[Extracted entries — start]

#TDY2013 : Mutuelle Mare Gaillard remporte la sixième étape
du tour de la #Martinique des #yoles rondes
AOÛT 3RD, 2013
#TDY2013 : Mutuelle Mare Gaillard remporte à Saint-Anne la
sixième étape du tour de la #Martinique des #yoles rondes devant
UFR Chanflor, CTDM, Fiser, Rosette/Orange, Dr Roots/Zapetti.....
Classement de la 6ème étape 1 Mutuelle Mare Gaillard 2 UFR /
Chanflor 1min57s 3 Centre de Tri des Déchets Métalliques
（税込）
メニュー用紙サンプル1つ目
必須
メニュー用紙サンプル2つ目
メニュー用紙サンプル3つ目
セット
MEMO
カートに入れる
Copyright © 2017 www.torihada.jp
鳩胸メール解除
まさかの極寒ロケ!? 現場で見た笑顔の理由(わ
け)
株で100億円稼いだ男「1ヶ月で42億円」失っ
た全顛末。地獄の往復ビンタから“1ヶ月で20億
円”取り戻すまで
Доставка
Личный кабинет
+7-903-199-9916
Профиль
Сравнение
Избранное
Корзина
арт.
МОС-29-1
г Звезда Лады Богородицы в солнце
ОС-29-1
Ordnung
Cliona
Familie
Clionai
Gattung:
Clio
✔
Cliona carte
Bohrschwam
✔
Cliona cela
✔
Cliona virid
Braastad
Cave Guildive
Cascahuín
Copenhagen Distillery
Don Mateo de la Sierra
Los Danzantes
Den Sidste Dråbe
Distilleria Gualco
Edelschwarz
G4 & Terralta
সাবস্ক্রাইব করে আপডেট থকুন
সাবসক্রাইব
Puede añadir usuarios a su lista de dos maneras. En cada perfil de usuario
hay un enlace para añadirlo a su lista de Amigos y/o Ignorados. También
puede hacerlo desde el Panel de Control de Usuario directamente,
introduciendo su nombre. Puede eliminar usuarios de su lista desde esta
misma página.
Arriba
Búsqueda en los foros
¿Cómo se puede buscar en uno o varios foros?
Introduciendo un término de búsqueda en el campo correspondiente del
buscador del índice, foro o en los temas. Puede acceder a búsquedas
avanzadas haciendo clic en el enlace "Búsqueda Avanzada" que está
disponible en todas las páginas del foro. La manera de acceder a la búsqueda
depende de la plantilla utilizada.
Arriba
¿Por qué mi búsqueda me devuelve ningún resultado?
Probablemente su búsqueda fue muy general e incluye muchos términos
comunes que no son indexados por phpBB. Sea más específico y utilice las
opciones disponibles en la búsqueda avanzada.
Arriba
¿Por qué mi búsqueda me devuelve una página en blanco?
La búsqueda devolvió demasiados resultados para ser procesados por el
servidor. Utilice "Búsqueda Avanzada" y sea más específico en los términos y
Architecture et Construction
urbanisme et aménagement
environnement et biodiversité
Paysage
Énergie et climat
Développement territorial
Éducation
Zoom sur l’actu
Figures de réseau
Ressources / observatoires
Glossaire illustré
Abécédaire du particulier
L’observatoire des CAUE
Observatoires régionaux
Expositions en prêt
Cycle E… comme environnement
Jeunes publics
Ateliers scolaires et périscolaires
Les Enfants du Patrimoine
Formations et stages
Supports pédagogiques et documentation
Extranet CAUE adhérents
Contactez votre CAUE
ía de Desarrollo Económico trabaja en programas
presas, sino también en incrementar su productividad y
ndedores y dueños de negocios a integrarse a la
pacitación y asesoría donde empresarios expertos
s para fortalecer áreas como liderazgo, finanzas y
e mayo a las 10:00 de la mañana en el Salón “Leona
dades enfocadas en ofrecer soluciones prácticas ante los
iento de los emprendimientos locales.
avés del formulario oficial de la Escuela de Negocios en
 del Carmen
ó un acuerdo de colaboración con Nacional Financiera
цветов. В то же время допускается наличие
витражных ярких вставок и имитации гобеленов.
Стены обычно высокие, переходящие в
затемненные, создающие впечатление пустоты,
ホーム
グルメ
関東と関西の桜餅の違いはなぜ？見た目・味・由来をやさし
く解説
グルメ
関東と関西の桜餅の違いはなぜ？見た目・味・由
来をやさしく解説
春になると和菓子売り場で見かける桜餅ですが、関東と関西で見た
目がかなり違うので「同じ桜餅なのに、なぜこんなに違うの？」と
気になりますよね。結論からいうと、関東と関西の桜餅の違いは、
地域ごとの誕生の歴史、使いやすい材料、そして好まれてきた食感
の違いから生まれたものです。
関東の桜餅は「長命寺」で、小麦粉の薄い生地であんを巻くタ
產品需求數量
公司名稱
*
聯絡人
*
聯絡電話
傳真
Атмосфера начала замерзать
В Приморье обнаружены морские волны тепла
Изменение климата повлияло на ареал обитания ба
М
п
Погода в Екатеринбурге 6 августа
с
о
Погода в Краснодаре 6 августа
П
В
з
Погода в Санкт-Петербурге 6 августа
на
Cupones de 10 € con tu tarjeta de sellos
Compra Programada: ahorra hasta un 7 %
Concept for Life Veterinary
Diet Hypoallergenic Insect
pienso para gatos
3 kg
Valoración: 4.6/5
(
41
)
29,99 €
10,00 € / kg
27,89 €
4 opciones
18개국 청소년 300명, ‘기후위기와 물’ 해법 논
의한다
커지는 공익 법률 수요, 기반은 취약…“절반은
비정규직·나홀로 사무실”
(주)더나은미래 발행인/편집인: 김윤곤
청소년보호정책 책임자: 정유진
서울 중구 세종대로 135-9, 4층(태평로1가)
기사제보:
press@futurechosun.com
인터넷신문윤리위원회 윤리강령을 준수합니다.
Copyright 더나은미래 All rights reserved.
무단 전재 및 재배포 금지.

[Extracted entries — finish]

About this exercise:
Render the text of all the records as a Markdown table with one row per line, using the columns Row and Line text. Number the rows in order and skip blank lines.

Solution:
| Row | Line text |
|---|---|
| 1 | #TDY2013 : Mutuelle Mare Gaillard remporte la sixième étape |
| 2 | du tour de la #Martinique des #yoles rondes |
| 3 | AOÛT 3RD, 2013 |
| 4 | #TDY2013 : Mutuelle Mare Gaillard remporte à Saint-Anne la |
| 5 | sixième étape du tour de la #Martinique des #yoles rondes devant |
| 6 | UFR Chanflor, CTDM, Fiser, Rosette/Orange, Dr Roots/Zapetti..... |
| 7 | Classement de la 6ème étape 1 Mutuelle Mare Gaillard 2 UFR / |
| 8 | Chanflor 1min57s 3 Centre de Tri des Déchets Métalliques |
| 9 | （税込） |
| 10 | メニュー用紙サンプル1つ目 |
| 11 | 必須 |
| 12 | メニュー用紙サンプル2つ目 |
| 13 | メニュー用紙サンプル3つ目 |
| 14 | セット |
| 15 | MEMO |
| 16 | カートに入れる |
| 17 | Copyright © 2017 www.torihada.jp |
| 18 | 鳩胸メール解除 |
| 19 | まさかの極寒ロケ!? 現場で見た笑顔の理由(わ |
| 20 | け) |
| 21 | 株で100億円稼いだ男「1ヶ月で42億円」失っ |
| 22 | た全顛末。地獄の往復ビンタから“1ヶ月で20億 |
| 23 | 円”取り戻すまで |
| 24 | Доставка |
| 25 | Личный кабинет |
| 26 | +7-903-199-9916 |
| 27 | Профиль |
| 28 | Сравнение |
| 29 | Избранное |
| 30 | Корзина |
| 31 | арт. |
| 32 | МОС-29-1 |
| 33 | г Звезда Лады Богородицы в солнце |
| 34 | ОС-29-1 |
| 35 | Ordnung |
| 36 | Cliona |
| 37 | Familie |
| 38 | Clionai |
| 39 | Gattung: |
| 40 | Clio |
| 41 | ✔ |
| 42 | Cliona carte |
| 43 | Bohrschwam |
| 44 | ✔ |
| 45 | Cliona cela |
| 46 | ✔ |
| 47 | Cliona virid |
| 48 | Braastad |
| 49 | Cave Guildive |
| 50 | Cascahuín |
| 51 | Copenhagen Distillery |
| 52 | Don Mateo de la Sierra |
| 53 | Los Danzantes |
| 54 | Den Sidste Dråbe |
| 55 | Distilleria Gualco |
| 56 | Edelschwarz |
| 57 | G4 & Terralta |
| 58 | সাবস্ক্রাইব করে আপডেট থকুন |
| 59 | সাবসক্রাইব |
| 60 | Puede añadir usuarios a su lista de dos maneras. En cada perfil de usuario |
| 61 | hay un enlace para añadirlo a su lista de Amigos y/o Ignorados. También |
| 62 | puede hacerlo desde el Panel de Control de Usuario directamente, |
| 63 | introduciendo su nombre. Puede eliminar usuarios de su lista desde esta |
| 64 | misma página. |
| 65 | Arriba |
| 66 | Búsqueda en los foros |
| 67 | ¿Cómo se puede buscar en uno o varios foros? |
| 68 | Introduciendo un término de búsqueda en el campo correspondiente del |
| 69 | buscador del índice, foro o en los temas. Puede acceder a búsquedas |
| 70 | avanzadas haciendo clic en el enlace "Búsqueda Avanzada" que está |
| 71 | disponible en todas las páginas del foro. La manera de acceder a la búsqueda |
| 72 | depende de la plantilla utilizada. |
| 73 | Arriba |
| 74 | ¿Por qué mi búsqueda me devuelve ningún resultado? |
| 75 | Probablemente su búsqueda fue muy general e incluye muchos términos |
| 76 | comunes que no son indexados por phpBB. Sea más específico y utilice las |
| 77 | opciones disponibles en la búsqueda avanzada. |
| 78 | Arriba |
| 79 | ¿Por qué mi búsqueda me devuelve una página en blanco? |
| 80 | La búsqueda devolvió demasiados resultados para ser procesados por el |
| 81 | servidor. Utilice "Búsqueda Avanzada" y sea más específico en los términos y |
| 82 | Architecture et Construction |
| 83 | urbanisme et aménagement |
| 84 | environnement et biodiversité |
| 85 | Paysage |
| 86 | Énergie et climat |
| 87 | Développement territorial |
| 88 | Éducation |
| 89 | Zoom sur l’actu |
| 90 | Figures de réseau |
| 91 | Ressources / observatoires |
| 92 | Glossaire illustré |
| 93 | Abécédaire du particulier |
| 94 | L’observatoire des CAUE |
| 95 | Observatoires régionaux |
| 96 | Expositions en prêt |
| 97 | Cycle E… comme environnement |
| 98 | Jeunes publics |
| 99 | Ateliers scolaires et périscolaires |
| 100 | Les Enfants du Patrimoine |
| 101 | Formations et stages |
| 102 | Supports pédagogiques et documentation |
| 103 | Extranet CAUE adhérents |
| 104 | Contactez votre CAUE |
| 105 | ía de Desarrollo Económico trabaja en programas |
| 106 | presas, sino también en incrementar su productividad y |
| 107 | ndedores y dueños de negocios a integrarse a la |
| 108 | pacitación y asesoría donde empresarios expertos |
| 109 | s para fortalecer áreas como liderazgo, finanzas y |
| 110 | e mayo a las 10:00 de la mañana en el Salón “Leona |
| 111 | dades enfocadas en ofrecer soluciones prácticas ante los |
| 112 | iento de los emprendimientos locales. |
| 113 | avés del formulario oficial de la Escuela de Negocios en |
| 114 |  del Carmen |
| 115 | ó un acuerdo de colaboración con Nacional Financiera |
| 116 | цветов. В то же время допускается наличие |
| 117 | витражных ярких вставок и имитации гобеленов. |
| 118 | Стены обычно высокие, переходящие в |
| 119 | затемненные, создающие впечатление пустоты, |
| 120 | ホーム |
| 121 | グルメ |
| 122 | 関東と関西の桜餅の違いはなぜ？見た目・味・由来をやさし |
| 123 | く解説 |
| 124 | グルメ |
| 125 | 関東と関西の桜餅の違いはなぜ？見た目・味・由 |
| 126 | 来をやさしく解説 |
| 127 | 春になると和菓子売り場で見かける桜餅ですが、関東と関西で見た |
| 128 | 目がかなり違うので「同じ桜餅なのに、なぜこんなに違うの？」と |
| 129 | 気になりますよね。結論からいうと、関東と関西の桜餅の違いは、 |
| 130 | 地域ごとの誕生の歴史、使いやすい材料、そして好まれてきた食感 |
| 131 | の違いから生まれたものです。 |
| 132 | 関東の桜餅は「長命寺」で、小麦粉の薄い生地であんを巻くタ |
| 133 | 產品需求數量 |
| 134 | 公司名稱 |
| 135 | * |
| 136 | 聯絡人 |
| 137 | * |
| 138 | 聯絡電話 |
| 139 | 傳真 |
| 140 | Атмосфера начала замерзать |
| 141 | В Приморье обнаружены морские волны тепла |
| 142 | Изменение климата повлияло на ареал обитания ба |
| 143 | М |
| 144 | п |
| 145 | Погода в Екатеринбурге 6 августа |
| 146 | с |
| 147 | о |
| 148 | Погода в Краснодаре 6 августа |
| 149 | П |
| 150 | В |
| 151 | з |
| 152 | Погода в Санкт-Петербурге 6 августа |
| 153 | на |
| 154 | Cupones de 10 € con tu tarjeta de sellos |
| 155 | Compra Programada: ahorra hasta un 7 % |
| 156 | Concept for Life Veterinary |
| 157 | Diet Hypoallergenic Insect |
| 158 | pienso para gatos |
| 159 | 3 kg |
| 160 | Valoración: 4.6/5 |
| 161 | ( |
| 162 | 41 |
| 163 | ) |
| 164 | 29,99 € |
| 165 | 10,00 € / kg |
| 166 | 27,89 € |
| 167 | 4 opciones |
| 168 | 18개국 청소년 300명, ‘기후위기와 물’ 해법 논 |
| 169 | 의한다 |
| 170 | 커지는 공익 법률 수요, 기반은 취약…“절반은 |
| 171 | 비정규직·나홀로 사무실” |
| 172 | (주)더나은미래 발행인/편집인: 김윤곤 |
| 173 | 청소년보호정책 책임자: 정유진 |
| 174 | 서울 중구 세종대로 135-9, 4층(태평로1가) |
| 175 | 기사제보: |
| 176 | press@futurechosun.com |
| 177 | 인터넷신문윤리위원회 윤리강령을 준수합니다. |
| 178 | Copyright 더나은미래 All rights reserved. |
| 179 | 무단 전재 및 재배포 금지. |